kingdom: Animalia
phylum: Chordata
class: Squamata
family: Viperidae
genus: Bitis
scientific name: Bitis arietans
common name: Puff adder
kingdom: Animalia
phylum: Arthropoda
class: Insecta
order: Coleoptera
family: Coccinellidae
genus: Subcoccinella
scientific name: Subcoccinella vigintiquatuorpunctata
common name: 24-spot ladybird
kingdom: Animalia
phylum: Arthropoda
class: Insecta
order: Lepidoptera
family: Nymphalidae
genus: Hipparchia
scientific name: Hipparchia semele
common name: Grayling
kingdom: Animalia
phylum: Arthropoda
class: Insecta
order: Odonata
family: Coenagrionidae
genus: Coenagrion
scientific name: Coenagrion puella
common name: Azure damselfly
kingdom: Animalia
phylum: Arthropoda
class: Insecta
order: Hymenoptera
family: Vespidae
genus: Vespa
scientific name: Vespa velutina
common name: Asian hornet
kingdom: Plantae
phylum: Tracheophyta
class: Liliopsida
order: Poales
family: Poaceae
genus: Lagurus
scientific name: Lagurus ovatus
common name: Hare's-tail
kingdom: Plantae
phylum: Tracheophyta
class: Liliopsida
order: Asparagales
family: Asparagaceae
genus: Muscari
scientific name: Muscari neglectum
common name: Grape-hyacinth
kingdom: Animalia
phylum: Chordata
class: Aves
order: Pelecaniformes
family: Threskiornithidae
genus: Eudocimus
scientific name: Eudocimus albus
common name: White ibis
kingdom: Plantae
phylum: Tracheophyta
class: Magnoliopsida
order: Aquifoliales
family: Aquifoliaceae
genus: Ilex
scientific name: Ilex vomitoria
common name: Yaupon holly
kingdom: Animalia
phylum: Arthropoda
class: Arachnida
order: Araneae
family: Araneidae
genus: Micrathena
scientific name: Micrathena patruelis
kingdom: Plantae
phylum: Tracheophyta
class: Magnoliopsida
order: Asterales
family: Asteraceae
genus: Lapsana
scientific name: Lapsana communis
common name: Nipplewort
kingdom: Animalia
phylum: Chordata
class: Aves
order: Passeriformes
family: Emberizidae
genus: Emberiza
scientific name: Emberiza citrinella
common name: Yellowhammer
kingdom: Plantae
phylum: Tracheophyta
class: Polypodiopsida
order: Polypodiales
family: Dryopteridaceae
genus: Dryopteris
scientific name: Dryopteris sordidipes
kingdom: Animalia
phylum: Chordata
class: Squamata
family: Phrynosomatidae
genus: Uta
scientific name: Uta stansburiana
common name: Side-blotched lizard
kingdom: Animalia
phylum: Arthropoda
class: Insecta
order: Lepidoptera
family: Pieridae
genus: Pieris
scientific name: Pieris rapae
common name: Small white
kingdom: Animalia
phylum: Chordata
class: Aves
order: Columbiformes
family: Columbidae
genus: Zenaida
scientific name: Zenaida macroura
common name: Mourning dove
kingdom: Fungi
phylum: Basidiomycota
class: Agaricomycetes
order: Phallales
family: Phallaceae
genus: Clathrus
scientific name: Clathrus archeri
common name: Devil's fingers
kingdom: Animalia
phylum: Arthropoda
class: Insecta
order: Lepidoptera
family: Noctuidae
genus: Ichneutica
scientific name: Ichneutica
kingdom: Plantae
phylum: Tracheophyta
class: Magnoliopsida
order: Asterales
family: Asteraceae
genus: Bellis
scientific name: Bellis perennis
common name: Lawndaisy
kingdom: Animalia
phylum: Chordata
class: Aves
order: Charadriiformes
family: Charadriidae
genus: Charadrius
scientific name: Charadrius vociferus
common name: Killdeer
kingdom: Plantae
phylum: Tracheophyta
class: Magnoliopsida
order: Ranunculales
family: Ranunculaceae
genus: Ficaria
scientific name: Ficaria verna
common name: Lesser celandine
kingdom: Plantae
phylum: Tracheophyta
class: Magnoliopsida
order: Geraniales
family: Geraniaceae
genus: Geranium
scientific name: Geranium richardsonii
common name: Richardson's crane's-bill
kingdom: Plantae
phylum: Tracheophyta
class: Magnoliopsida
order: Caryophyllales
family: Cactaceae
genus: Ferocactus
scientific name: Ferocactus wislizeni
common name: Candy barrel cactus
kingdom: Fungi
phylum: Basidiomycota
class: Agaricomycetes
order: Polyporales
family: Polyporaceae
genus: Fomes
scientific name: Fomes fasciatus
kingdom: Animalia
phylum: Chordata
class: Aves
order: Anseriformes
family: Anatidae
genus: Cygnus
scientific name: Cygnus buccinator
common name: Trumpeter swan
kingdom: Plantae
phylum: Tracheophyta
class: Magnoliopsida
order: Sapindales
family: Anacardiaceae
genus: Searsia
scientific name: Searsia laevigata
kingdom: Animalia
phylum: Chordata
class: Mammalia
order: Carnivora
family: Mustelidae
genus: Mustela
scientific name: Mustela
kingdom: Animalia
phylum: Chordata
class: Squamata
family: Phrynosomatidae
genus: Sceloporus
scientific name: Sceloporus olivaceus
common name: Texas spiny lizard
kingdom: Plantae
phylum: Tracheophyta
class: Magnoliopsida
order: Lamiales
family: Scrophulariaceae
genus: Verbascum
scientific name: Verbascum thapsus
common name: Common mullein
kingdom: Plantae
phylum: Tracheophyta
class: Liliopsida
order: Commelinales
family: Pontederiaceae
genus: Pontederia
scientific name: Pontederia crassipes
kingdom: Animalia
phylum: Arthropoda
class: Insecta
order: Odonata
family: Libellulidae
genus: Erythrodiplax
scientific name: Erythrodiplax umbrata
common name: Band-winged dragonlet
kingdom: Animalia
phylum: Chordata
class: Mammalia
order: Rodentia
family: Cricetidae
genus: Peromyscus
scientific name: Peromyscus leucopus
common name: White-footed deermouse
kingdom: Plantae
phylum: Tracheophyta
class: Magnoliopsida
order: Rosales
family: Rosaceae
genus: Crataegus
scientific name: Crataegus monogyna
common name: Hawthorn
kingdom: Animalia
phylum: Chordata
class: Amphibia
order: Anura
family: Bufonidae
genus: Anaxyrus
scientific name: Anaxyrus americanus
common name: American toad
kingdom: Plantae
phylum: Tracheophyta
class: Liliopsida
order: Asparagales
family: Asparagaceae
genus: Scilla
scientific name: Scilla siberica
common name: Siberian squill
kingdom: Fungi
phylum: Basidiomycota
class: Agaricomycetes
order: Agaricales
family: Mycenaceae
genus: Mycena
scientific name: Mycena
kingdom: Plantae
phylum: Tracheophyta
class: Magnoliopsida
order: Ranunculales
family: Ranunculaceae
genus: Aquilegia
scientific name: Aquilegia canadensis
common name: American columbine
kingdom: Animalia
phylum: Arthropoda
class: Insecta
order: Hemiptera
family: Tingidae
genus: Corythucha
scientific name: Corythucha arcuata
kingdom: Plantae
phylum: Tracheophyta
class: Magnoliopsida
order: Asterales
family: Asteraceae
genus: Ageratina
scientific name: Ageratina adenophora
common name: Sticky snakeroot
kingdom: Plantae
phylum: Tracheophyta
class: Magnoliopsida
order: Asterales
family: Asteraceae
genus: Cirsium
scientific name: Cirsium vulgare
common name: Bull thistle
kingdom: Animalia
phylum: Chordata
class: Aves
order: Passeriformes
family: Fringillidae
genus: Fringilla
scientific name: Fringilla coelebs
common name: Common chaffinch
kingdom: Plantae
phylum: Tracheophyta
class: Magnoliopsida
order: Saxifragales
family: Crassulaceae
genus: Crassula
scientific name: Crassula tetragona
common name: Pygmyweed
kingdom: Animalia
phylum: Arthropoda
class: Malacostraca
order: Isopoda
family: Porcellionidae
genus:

****************

Task objective - Write out every line of the entries above in order, changing nothing.

Correct output -
kingdom: Animalia
phylum: Chordata
class: Squamata
family: Viperidae
genus: Bitis
scientific name: Bitis arietans
common name: Puff adder
kingdom: Animalia
phylum: Arthropoda
class: Insecta
order: Coleoptera
family: Coccinellidae
genus: Subcoccinella
scientific name: Subcoccinella vigintiquatuorpunctata
common name: 24-spot ladybird
kingdom: Animalia
phylum: Arthropoda
class: Insecta
order: Lepidoptera
family: Nymphalidae
genus: Hipparchia
scientific name: Hipparchia semele
common name: Grayling
kingdom: Animalia
phylum: Arthropoda
class: Insecta
order: Odonata
family: Coenagrionidae
genus: Coenagrion
scientific name: Coenagrion puella
common name: Azure damselfly
kingdom: Animalia
phylum: Arthropoda
class: Insecta
order: Hymenoptera
family: Vespidae
genus: Vespa
scientific name: Vespa velutina
common name: Asian hornet
kingdom: Plantae
phylum: Tracheophyta
class: Liliopsida
order: Poales
family: Poaceae
genus: Lagurus
scientific name: Lagurus ovatus
common name: Hare's-tail
kingdom: Plantae
phylum: Tracheophyta
class: Liliopsida
order: Asparagales
family: Asparagaceae
genus: Muscari
scientific name: Muscari neglectum
common name: Grape-hyacinth
kingdom: Animalia
phylum: Chordata
class: Aves
order: Pelecaniformes
family: Threskiornithidae
genus: Eudocimus
scientific name: Eudocimus albus
common name: White ibis
kingdom: Plantae
phylum: Tracheophyta
class: Magnoliopsida
order: Aquifoliales
family: Aquifoliaceae
genus: Ilex
scientific name: Ilex vomitoria
common name: Yaupon holly
kingdom: Animalia
phylum: Arthropoda
class: Arachnida
order: Araneae
family: Araneidae
genus: Micrathena
scientific name: Micrathena patruelis
kingdom: Plantae
phylum: Tracheophyta
class: Magnoliopsida
order: Asterales
family: Asteraceae
genus: Lapsana
scientific name: Lapsana communis
common name: Nipplewort
kingdom: Animalia
phylum: Chordata
class: Aves
order: Passeriformes
family: Emberizidae
genus: Emberiza
scientific name: Emberiza citrinella
common name: Yellowhammer
kingdom: Plantae
phylum: Tracheophyta
class: Polypodiopsida
order: Polypodiales
family: Dryopteridaceae
genus: Dryopteris
scientific name: Dryopteris sordidipes
kingdom: Animalia
phylum: Chordata
class: Squamata
family: Phrynosomatidae
genus: Uta
scientific name: Uta stansburiana
common name: Side-blotched lizard
kingdom: Animalia
phylum: Arthropoda
class: Insecta
order: Lepidoptera
family: Pieridae
genus: Pieris
scientific name: Pieris rapae
common name: Small white
kingdom: Animalia
phylum: Chordata
class: Aves
order: Columbiformes
family: Columbidae
genus: Zenaida
scientific name: Zenaida macroura
common name: Mourning dove
kingdom: Fungi
phylum: Basidiomycota
class: Agaricomycetes
order: Phallales
family: Phallaceae
genus: Clathrus
scientific name: Clathrus archeri
common name: Devil's fingers
kingdom: Animalia
phylum: Arthropoda
class: Insecta
order: Lepidoptera
family: Noctuidae
genus: Ichneutica
scientific name: Ichneutica
kingdom: Plantae
phylum: Tracheophyta
class: Magnoliopsida
order: Asterales
family: Asteraceae
genus: Bellis
scientific name: Bellis perennis
common name: Lawndaisy
kingdom: Animalia
phylum: Chordata
class: Aves
order: Charadriiformes
family: Charadriidae
genus: Charadrius
scientific name: Charadrius vociferus
common name: Killdeer
kingdom: Plantae
phylum: Tracheophyta
class: Magnoliopsida
order: Ranunculales
family: Ranunculaceae
genus: Ficaria
scientific name: Ficaria verna
common name: Lesser celandine
kingdom: Plantae
phylum: Tracheophyta
class: Magnoliopsida
order: Geraniales
family: Geraniaceae
genus: Geranium
scientific name: Geranium richardsonii
common name: Richardson's crane's-bill
kingdom: Plantae
phylum: Tracheophyta
class: Magnoliopsida
order: Caryophyllales
family: Cactaceae
genus: Ferocactus
scientific name: Ferocactus wislizeni
common name: Candy barrel cactus
kingdom: Fungi
phylum: Basidiomycota
class: Agaricomycetes
order: Polyporales
family: Polyporaceae
genus: Fomes
scientific name: Fomes fasciatus
kingdom: Animalia
phylum: Chordata
class: Aves
order: Anseriformes
family: Anatidae
genus: Cygnus
scientific name: Cygnus buccinator
common name: Trumpeter swan
kingdom: Plantae
phylum: Tracheophyta
class: Magnoliopsida
order: Sapindales
family: Anacardiaceae
genus: Searsia
scientific name: Searsia laevigata
kingdom: Animalia
phylum: Chordata
class: Mammalia
order: Carnivora
family: Mustelidae
genus: Mustela
scientific name: Mustela
kingdom: Animalia
phylum: Chordata
class: Squamata
family: Phrynosomatidae
genus: Sceloporus
scientific name: Sceloporus olivaceus
common name: Texas spiny lizard
kingdom: Plantae
phylum: Tracheophyta
class: Magnoliopsida
order: Lamiales
family: Scrophulariaceae
genus: Verbascum
scientific name: Verbascum thapsus
common name: Common mullein
kingdom: Plantae
phylum: Tracheophyta
class: Liliopsida
order: Commelinales
family: Pontederiaceae
genus: Pontederia
scientific name: Pontederia crassipes
kingdom: Animalia
phylum: Arthropoda
class: Insecta
order: Odonata
family: Libellulidae
genus: Erythrodiplax
scientific name: Erythrodiplax umbrata
common name: Band-winged dragonlet
kingdom: Animalia
phylum: Chordata
class: Mammalia
order: Rodentia
family: Cricetidae
genus: Peromyscus
scientific name: Peromyscus leucopus
common name: White-footed deermouse
kingdom: Plantae
phylum: Tracheophyta
class: Magnoliopsida
order: Rosales
family: Rosaceae
genus: Crataegus
scientific name: Crataegus monogyna
common name: Hawthorn
kingdom: Animalia
phylum: Chordata
class: Amphibia
order: Anura
family: Bufonidae
genus: Anaxyrus
scientific name: Anaxyrus americanus
common name: American toad
kingdom: Plantae
phylum: Tracheophyta
class: Liliopsida
order: Asparagales
family: Asparagaceae
genus: Scilla
scientific name: Scilla siberica
common name: Siberian squill
kingdom: Fungi
phylum: Basidiomycota
class: Agaricomycetes
order: Agaricales
family: Mycenaceae
genus: Mycena
scientific name: Mycena
kingdom: Plantae
phylum: Tracheophyta
class: Magnoliopsida
order: Ranunculales
family: Ranunculaceae
genus: Aquilegia
scientific name: Aquilegia canadensis
common name: American columbine
kingdom: Animalia
phylum: Arthropoda
class: Insecta
order: Hemiptera
family: Tingidae
genus: Corythucha
scientific name: Corythucha arcuata
kingdom: Plantae
phylum: Tracheophyta
class: Magnoliopsida
order: Asterales
family: Asteraceae
genus: Ageratina
scientific name: Ageratina adenophora
common name: Sticky snakeroot
kingdom: Plantae
phylum: Tracheophyta
class: Magnoliopsida
order: Asterales
family: Asteraceae
genus: Cirsium
scientific name: Cirsium vulgare
common name: Bull thistle
kingdom: Animalia
phylum: Chordata
class: Aves
order: Passeriformes
family: Fringillidae
genus: Fringilla
scientific name: Fringilla coelebs
common name: Common chaffinch
kingdom: Plantae
phylum: Tracheophyta
class: Magnoliopsida
order: Saxifragales
family: Crassulaceae
genus: Crassula
scientific name: Crassula tetragona
common name: Pygmyweed
kingdom: Animalia
phylum: Arthropoda
class: Malacostraca
order: Isopoda
family: Porcellionidae
genus:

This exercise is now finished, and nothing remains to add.